Randy found and brought into use several big stones. Both of them worked hard, and within minutes they had strengthened and thickened the preliminary work of the beavers so that no water trickled through.
"That’s probably stouter than it was before,” commented Jebs. "But I’m still wondering what scared those beavers down to the bottom of the lake.”
"Do you think they know themselves?” asked Randy. "They may not,” agreed Major Hun
ter, returning to his usual good humor. "It’s the unknown that terrifies, with beasts or men.” He did not make the words grim, but they were impressive. Randy wondered if his grandfather were remembering some experience in one or other of the two wars he had seen. "But whatever it is,” continued the Major, "it must have come from across the lake yonder. There isn’t much breeze, but it blows this way, enough of it to bring the slightest sound or scent to the beavers.”
"Let’s go see,” said Randy. "May I have that flash, sir?” His grandfather passed it to him, and he moved across the dam, Jebs close behind him. They paused on the far side, and Randy raked the surface of the water with his light. All was quiet and seemingly asleep — the lake, the fringes of reeds, the dead drowned trees, the domes of the beaver lodges.
Randy moved a few steps along the shore, gazing here and there at the spaces his light illuminated among the pine trunks and bushes. Quiet reigned there, too, and sleepy darkness. But Randy felt, or perhaps imagined, the hint of an alien presence. He was glad for Jebs’ presence so close to him. Stepping in among the lakeside bushes, he swung the light from right to left, then focussed it on something a few feet directly in front of him.
For one instant he gazed at a pale, luminous face, broad and heavy, with bright eyes glaring full at him, furious as the eyes of a cornered animal.
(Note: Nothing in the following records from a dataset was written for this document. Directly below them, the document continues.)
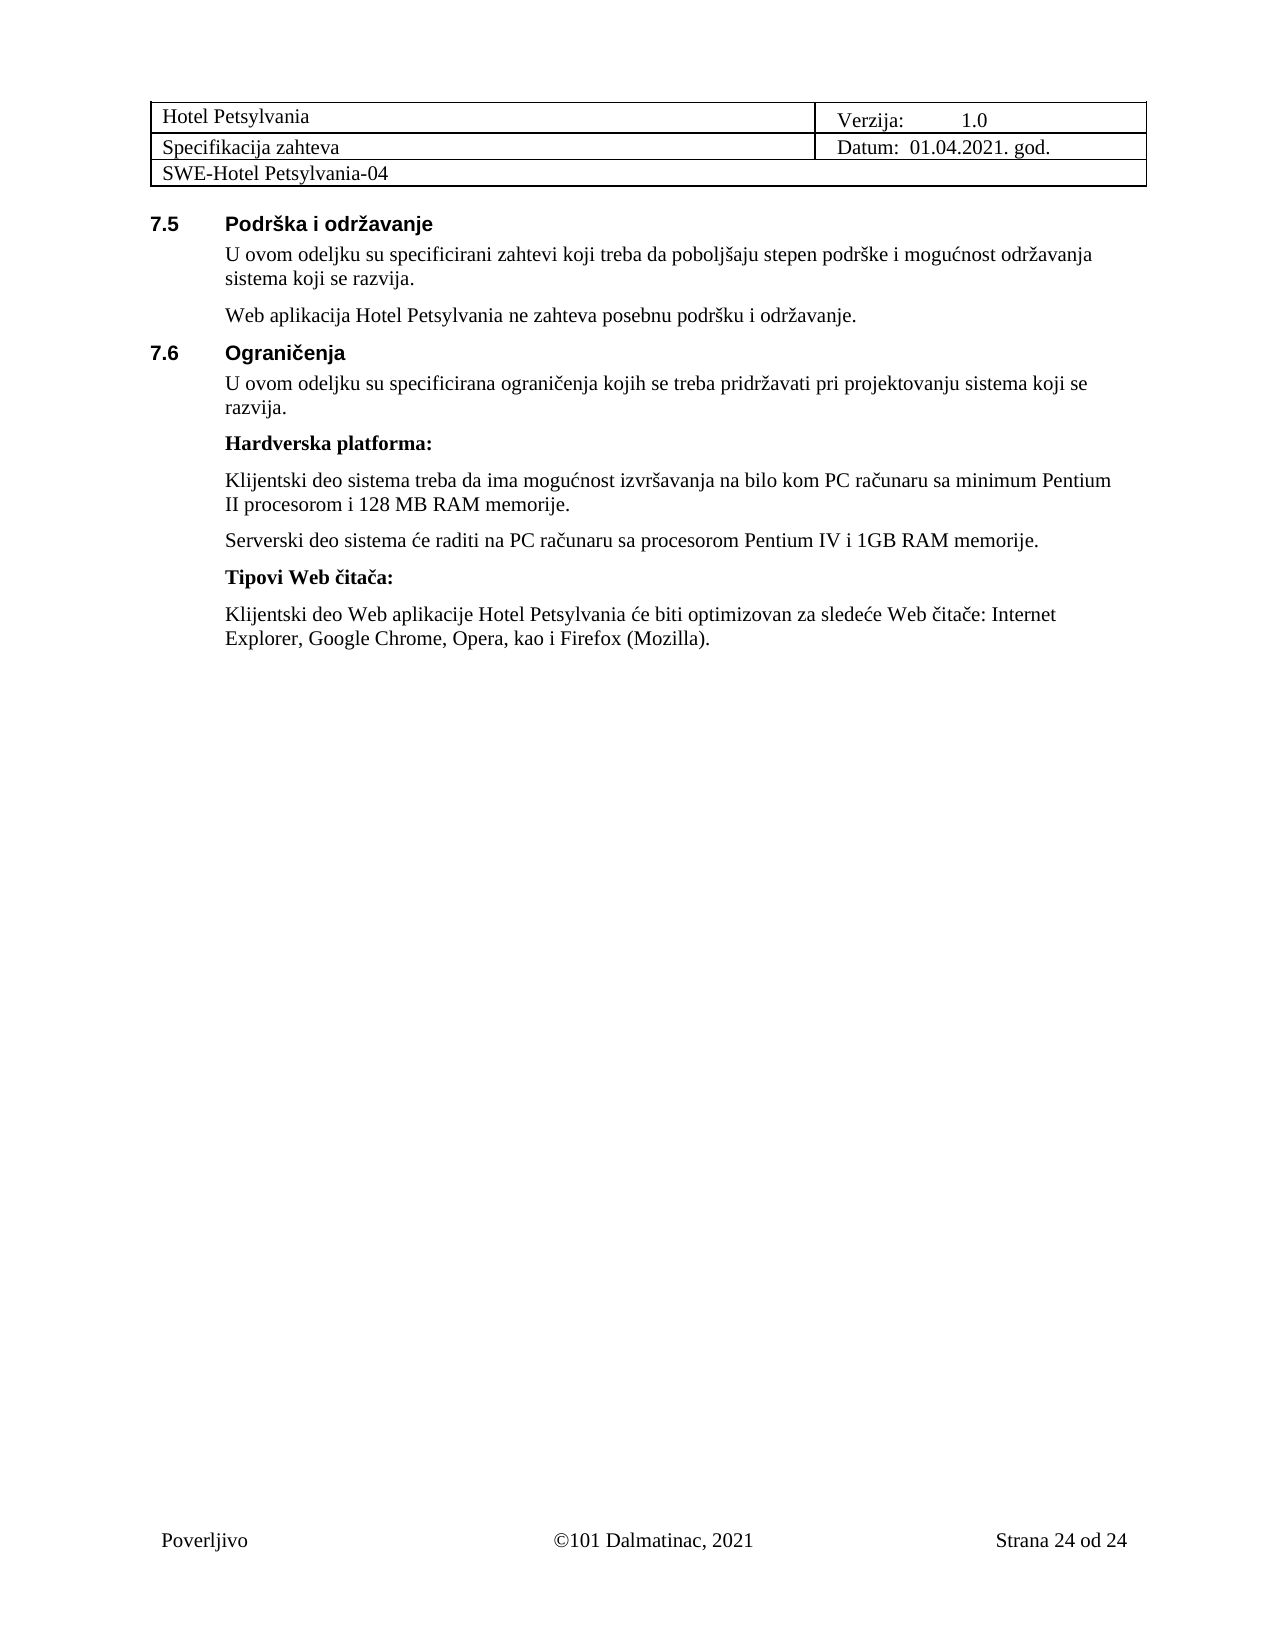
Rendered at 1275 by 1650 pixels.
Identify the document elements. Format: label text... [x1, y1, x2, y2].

subtitle Podrška i održavanje [150, 211, 1125, 236]
text Serverski deo sistema će raditi na PC računaru sa procesorom Pentium IV i 1GB RAM memorije. [225, 528, 1125, 552]
text Klijentski deo sistema treba da ima mogućnost izvršavanja na bilo kom PC računaru sa minimum Pentium II procesorom i 128 MB RAM memorije. [225, 468, 1125, 516]
text U ovom odeljku su specificirani zahtevi koji treba da poboljšaju stepen podrške i mogućnost održavanja sistema koji se razvija. [225, 242, 1125, 290]
text Hardverska platforma: [225, 431, 1125, 455]
text U ovom odeljku su specificirana ograničenja kojih se treba pridržavati pri projektovanju sistema koji se razvija. [225, 371, 1125, 419]
subtitle Ograničenja [150, 339, 1125, 364]
text Tipovi Web čitača: [225, 565, 1125, 589]
text Klijentski deo Web aplikacije Hotel Petsylvania će biti optimizovan za sledeće Web čitače: Internet Explorer, Google Chrome, Opera, kao i Firefox (Mozilla). [225, 601, 1125, 649]
text Web aplikacija Hotel Petsylvania ne zahteva posebnu podršku i održavanje. [225, 303, 1125, 327]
Randy froze, as though every drop of blood had been turned to ice in his veins. Then the instant was gone, and with it the face. He heard a crash of twigs and branches, a heavy thud as though a large body had stumbled and regained its balance. Then silence.
Randy found his voice. "J-Jebs!" he quavered. "Did you — or did I just think I saw —”
"No, Randy." Jebs came up beside him. The Carolina boy still carried the shovel, and he held it half raised, as though to repel a danger. "You really saw it, and so did I. What was the thing? I saw just a face."
"So did I," said Randy, "and that was all. A face, without a body, hanging there in the night."
"Sorry to spoil your ghost story," came Major Hunter’s voice from behind them. Artificial leg and all, the old soldier had moved quickly across the dam to follow the boys. "Your light picked up and showed, very plainly, a human face. There was a body attached."